Tuesday, May 31, 2016

SyFy vs. The Mynd: The Sea Beast (2008)

After a barely visible sea monster drags one of his sailors down to the bottom of the sea during a storm, fisherman Will McKenna (Corin Nemec) and the island community he makes his home in are beset by the monster and its brood. Turns out there are largely humanoid (though the characters say they look like anglerfish for some reason) amphibious, poison-spitting, practically invisible via super-chameleonism fish-frog creatures with prehensile tongues living under the sea. And the way they can jump, you might as well add flying to their grab-bag of superpowers.

The usual assortment of things in this kind of SyFy Channel movie happen, until things are put right again with a big damn explosion.

For the longest time, veteran SyFy director Ziller’s monster movie is a bit too bland for my tastes. I’m all for a film of the sub-genre not doing the whole “monster fighting brings an estranged family back together” thing but The Sea Beast doesn’t replace that set of tropes with anything specific at all, so that we end up with about an hour of characters without character traits doing stuff while from time to time a not terribly exciting monster attack happens. Ziller is a competent enough director to not make this part of the film too boring but actual excitement does live elsewhere.

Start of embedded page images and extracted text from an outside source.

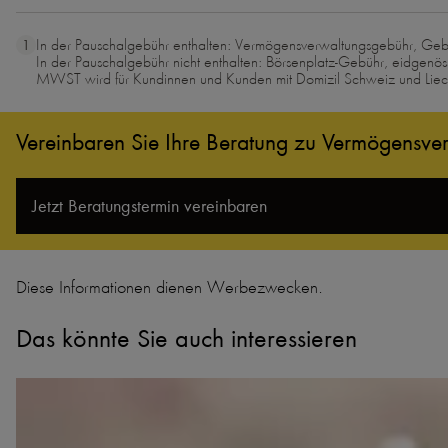
In der Pauschalgebühr enthalten: Vermögensverwaltungsgebühr, Geb
In der Pauschalgebühr nicht enthalten: Börsenplatz-Gebühr, eidgen
MWST wird für Kundinnen und Kunden mit Domizil Schweiz und Liech
Vereinbaren Sie Ihre Beratung zu Vermögensve
Jetzt Beratungs­termin vereinbaren
Diese Informationen dienen Werbezwecken.
Das könnte Sie auch interessieren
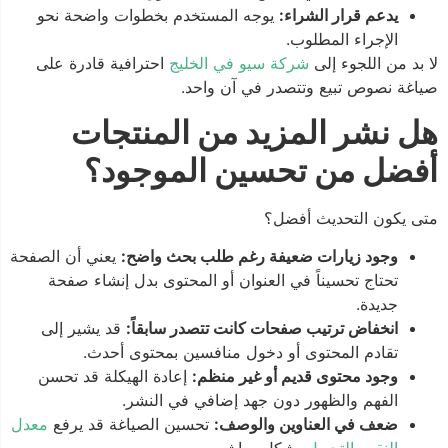
يدعم قرار الشراء:
يوجه المستخدم بخطوات واضحة نحو
الإجراء المطلوب.
لا بد من اللجوء إلى
شركة سيو في الخليج
احترافية قادرة على
صياغة نصوص تبيع وتتصدر في آن واحد.
هل نشر المزيد من المنتجات
أفضل من تحسين الموجود؟
متى يكون التحديث أفضل؟
وجود زيارات ضعيفة رغم طلب بحث واضح:
يعني أن الصفحة
تحتاج تحسيناً في العنوان أو المحتوى بدل إنشاء صفحة
جديدة.
انخفاض ترتيب صفحات كانت تتصدر سابقاً:
قد يشير إلى
تقادم المحتوى أو دخول منافسين بمحتوى أحدث.
وجود محتوى قديم أو غير منظم:
إعادة الهيكلة قد تحسن
الفهم والظهور دون جهد إضافي في النشر.
ضعف في العناوين والوصف:
تحسين الصياغة قد يرفع
معدل
النقر والتحويل
بشكل مباشر.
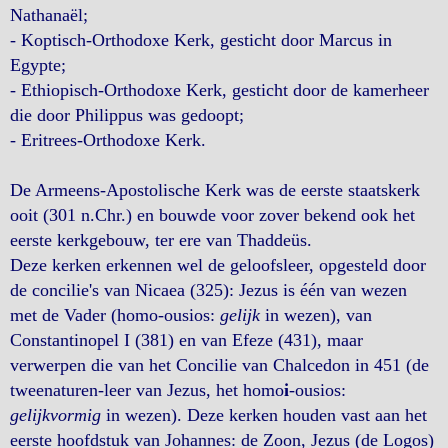
Nathanaël;
- Koptisch-Orthodoxe Kerk, gesticht door Marcus in
Egypte;
- Ethiopisch-Orthodoxe Kerk, gesticht door de kamerheer
die door Philippus was gedoopt;
- Eritrees-Orthodoxe Kerk.
De Armeens-Apostolische Kerk was de eerste staatskerk
ooit (301 n.Chr.) en bouwde voor zover bekend ook het
eerste kerkgebouw, ter ere van Thaddeüs.
Deze kerken erkennen wel de geloofsleer, opgesteld door
de concilie's van Nicaea (325): Jezus is één van wezen
met de Vader (homo-ousios:
gelijk
in wezen), van
Constantinopel I (381) en van Efeze (431), maar
verwerpen die van het Concilie van Chalcedon in 451 (de
tweenaturen-leer van Jezus, het homo
i
-ousios:
gelijkvormig
in wezen). Deze kerken houden vast aan het
eerste hoofdstuk van Johannes: de Zoon, Jezus (de Logos)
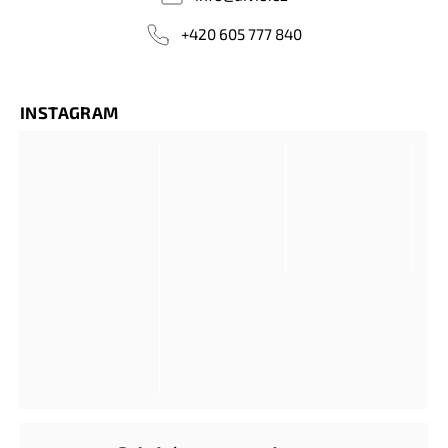
+420 605 777 840
INSTAGRAM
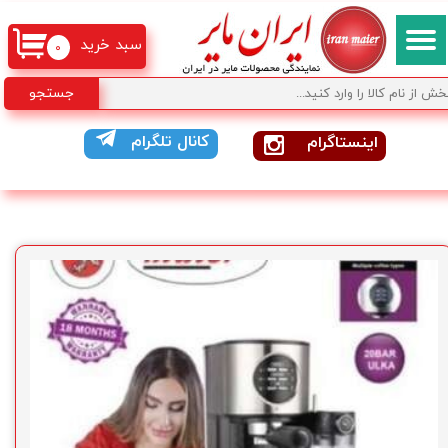
سبد خرید
۰
جستجو
کانال تلگرام
اینستاگرام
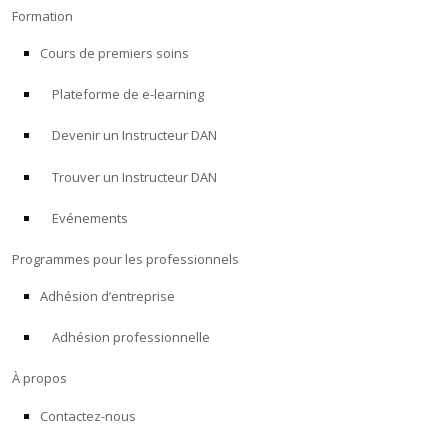
Formation
Cours de premiers soins
Plateforme de e-learning
Devenir un Instructeur DAN
Trouver un Instructeur DAN
Evénements
Programmes pour les professionnels
Adhésion d’entreprise
Adhésion professionnelle
À propos
Contactez-nous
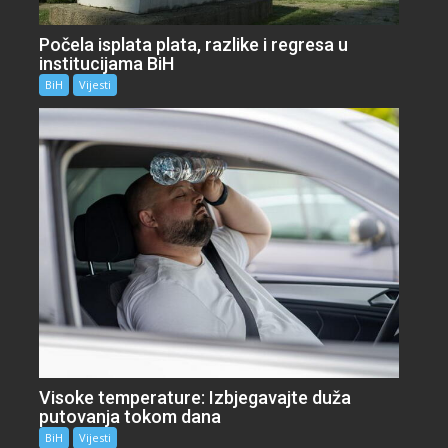
Počela isplata plata, razlike i regresa u
institucijama BiH
BiH
Vijesti
Visoke temperature: Izbjegavajte duža
putovanja tokom dana
BiH
Vijesti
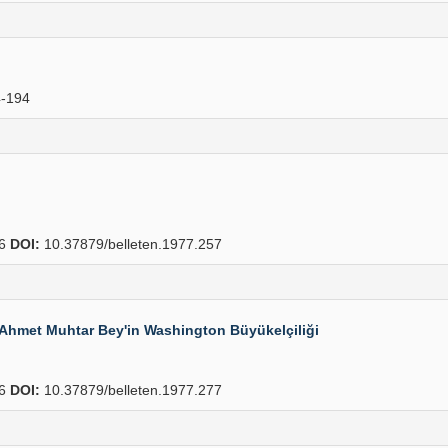
-194
76
DOI:
10.37879/belleten.1977.257
e Ahmet Muhtar Bey'in Washington Büyükelçiliği
56
DOI:
10.37879/belleten.1977.277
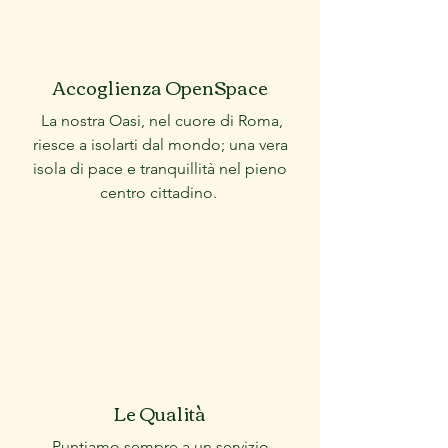
Accoglienza OpenSpace
La nostra Oasi, nel cuore di Roma,
riesce a isolarti dal mondo; una vera
isola di pace e tranquillità nel pieno
centro cittadino.
Le Qualità
Puntiamo sempre a un servizio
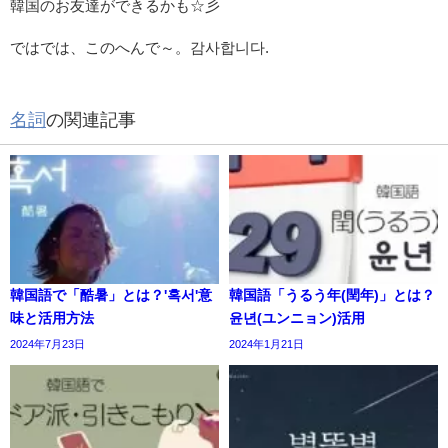
韓国のお友達ができるかも☆彡
ではでは、このへんで～。감사합니다.
名詞
の関連記事
韓国語で「酷暑」とは？'혹서'意
韓国語「うるう年(閏年)」とは？
味と活用方法
윤년(ユンニョン)活用
2024年7月23日
2024年1月21日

It is worth it to get through that long slog of mediocre CGI and non-existent writing, though. For while the final half hour of the film leaves plausibility even further behind than the random ensemble of the powers its creatures (who are, by the way, alas not Lovecraftian Deep Ones) demonstrate already do, it does get into some rather fun monster fighting, with CGI creatures – as well as one surprise rubber head – getting dispatched in all manner of silly yet fun ways. There’s a decent pocket version of a siege scenario, some moments that amount to actual tension, and Corin Nemec as well as Miriam McDonald - who is playing his daughter – doing their damndest to work up to mini action hero status. It’s somewhat adorable and definitely fun, and while this isn’t rocking my SyFy Channel Original world, a merry final half hour of fun does turn The Sea Beast into a watchable piece of celluloid/ones and zeroes.